__Activity list__.
**A.** Quote the passage on drawing large geodata in D3 from "The first thing" up to and including "to create triangles.".
**B.** Extend the passage on drawing large geodata in D3, picking up right after its last sentence.

__Text under study__.

[Start of Attachment]

In chapter 7, you had only 10 cities representing the entire globe. That’s not typical: when you’re working with geodata, you’ll often work with large datasets describing many complex shapes. Fortunately, there’s built-in functionality in D3 for drawing that complex data with HTML5 canvas, which dramatically improves performance. For this chapter, we’ll need to include a <canvas> element in our DOM.

Listing 11.1. bigdata.html

To handle our <canvas> element, as well as some of the visual elements we’ll create in this chapter, we need to account for them in our CSS, as in the following listing. We want our <canvas> element to line up with our <svg> element so that we can use HTML5 canvas as a background layer to any SVG elements we create.

Listing 11.2. bigdata.css

11.1.1. Creating random geodata

The first thing we need is a dataset with a thousand datapoints. Rather than using data from a pregenerated file, we’ll invent it. One useful function available in D3 is d3.range(), which allows you to create an array of values. We’ll use d3.range() to create an array of a thousand values. We’ll then use that array to populate an array of objects with enough data to put on a network and on a map. Because we’re going to put this data on a map, we need to make sure it’s properly formatted geoJSON, as in the following listing, which uses the randomCoords() function to create triangles.

[End of Attachment]

__Provided material__.
[Start of Attachment]

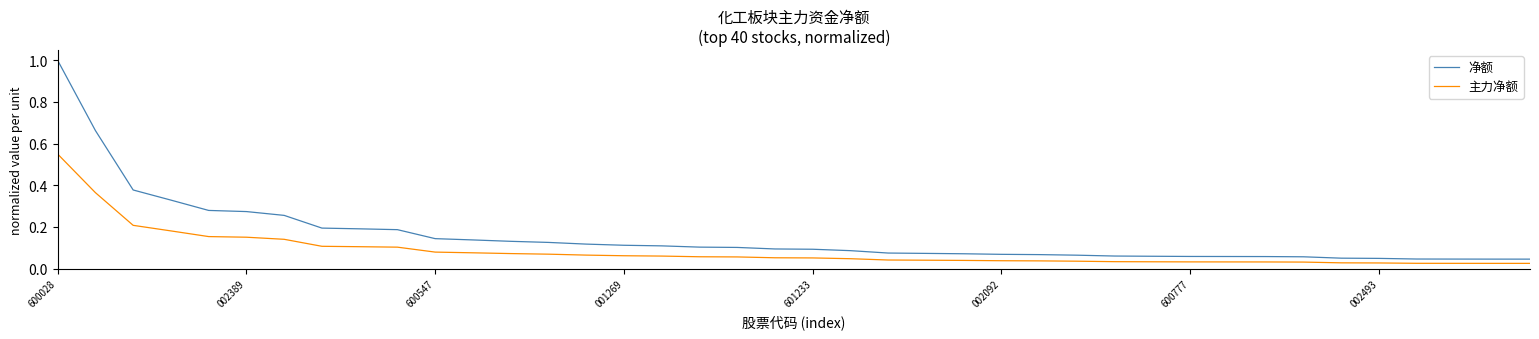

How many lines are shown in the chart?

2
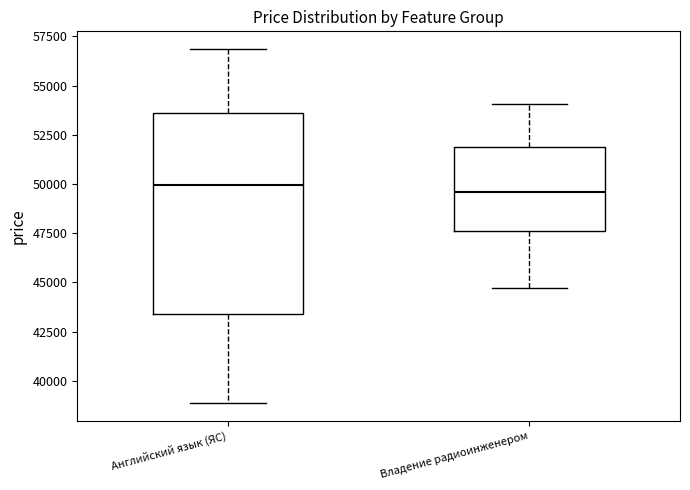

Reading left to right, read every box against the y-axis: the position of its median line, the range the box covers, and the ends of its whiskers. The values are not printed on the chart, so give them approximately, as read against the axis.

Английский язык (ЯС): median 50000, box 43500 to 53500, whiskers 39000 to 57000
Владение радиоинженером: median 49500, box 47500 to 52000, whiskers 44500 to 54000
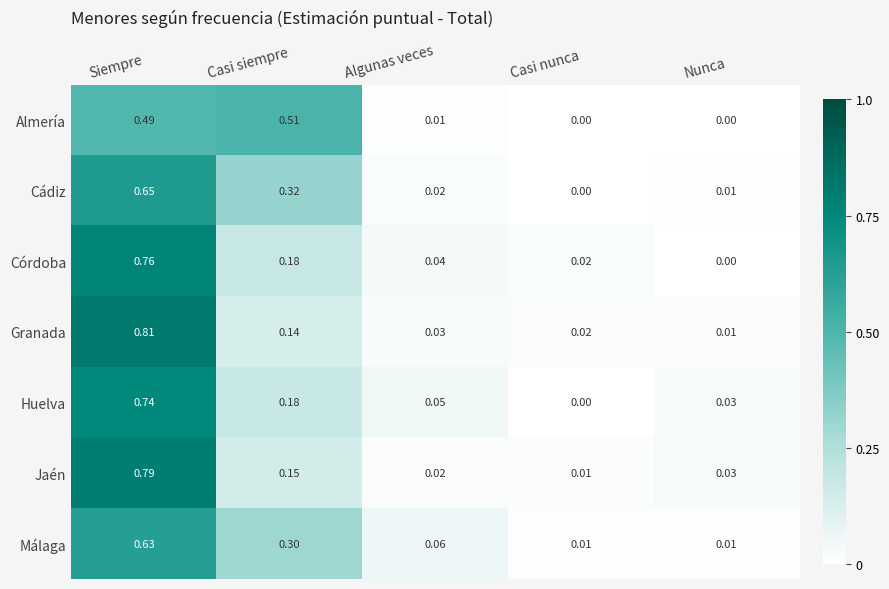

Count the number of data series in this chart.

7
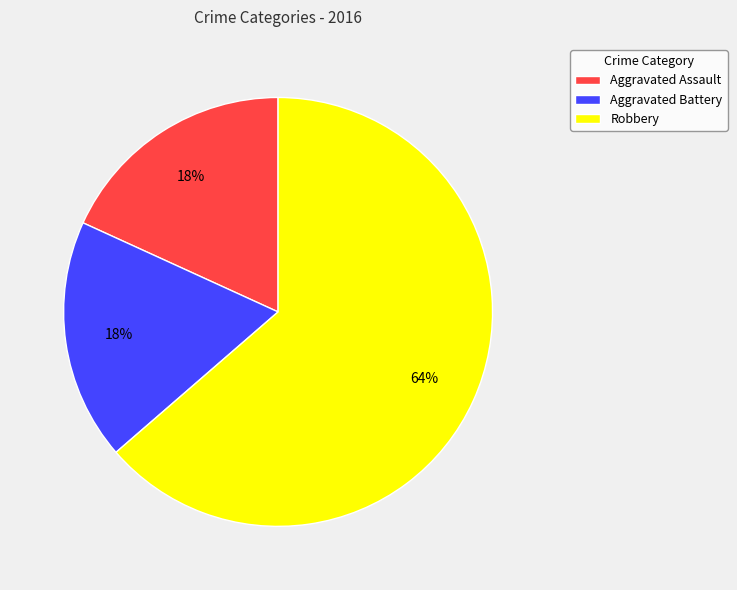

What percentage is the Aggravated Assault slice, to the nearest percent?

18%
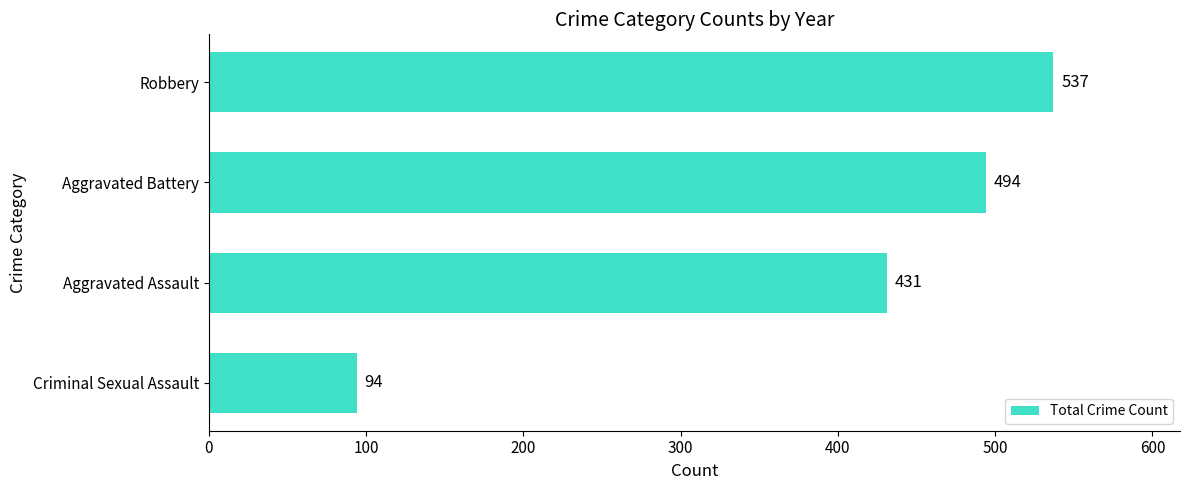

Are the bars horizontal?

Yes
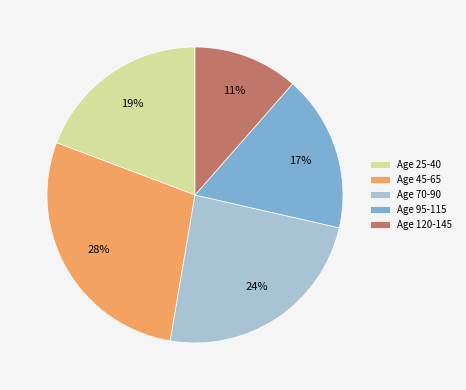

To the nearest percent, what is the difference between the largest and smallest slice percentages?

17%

[End of Attachment]

__Outputs in order__.
**A.**
The first thing we need is a dataset with a thousand datapoints. Rather than using data from a pregenerated file, we’ll invent it. One useful function available in D3 is d3.range(), which allows you to create an array of values. We’ll use d3.range() to create an array of a thousand values. We’ll then use that array to populate an array of objects with enough data to put on a network and on a map. Because we’re going to put this data on a map, we need to make sure it’s properly formatted geoJSON, as in the following listing, which uses the randomCoords() function to create triangles.

**B.**
Listing 11.3. Creating sample data

After we have this data, we can throw it on a map like the one we first created in chapter 7. In the following listing we use the world.geojson file from chapter 7, so that we have some context for where the triangles are drawn.

Listing 11.4. Drawing a map with our sample data on it

Although our random triangles will obviously be in different places, our code should still produce something that looks like figure 11.2.

Figure 11.2. Drawing random triangles on a map entirely with SVG

A thousand datapoints isn’t very many, even on a small map like this. And in any browser that supports SVG, the data should be able to render quickly and provide you with the kind of functionality, like mouseover and click events, that you may want from your data display. But if you add zoom controls, like you see in listing 11.5 (the same zooming we had in chapter 7), then you’ll notice that the performance of the zooming and panning of the map isn’t so great. If you expect your users to be on mobile, then optimization is still a good idea.

Infoviz term: big data visualization

By the time you read this book, big data will probably sound as dated as Pentium II, Rich Internet Application, or Buffy Cosplay. Big data and all the excitement surrounding big data resulted from the broad availability of large datasets that were previously too large to handle. Often, big data is associated with exotic data stores like Hadoop or specialized techniques like GPU supercomputing (along with overpriced consultants).

But what constitutes big is in the eye of the beholder. In the domain of data visualization, the representation of big data doesn’t typically mean placing thousands (or millions or trillions) of individual datapoints onscreen at once. Rather, it tends to mean demographic, topological, and other traditional statistical analysis of these massive datasets. Counterintuitively, big data visualization often takes the form of pie charts and bar charts. But when you look at traditional practice with presenting data interactively—natively—in the browser, the size of the datasets you’re dealing with in this chapter really can be considered “big.”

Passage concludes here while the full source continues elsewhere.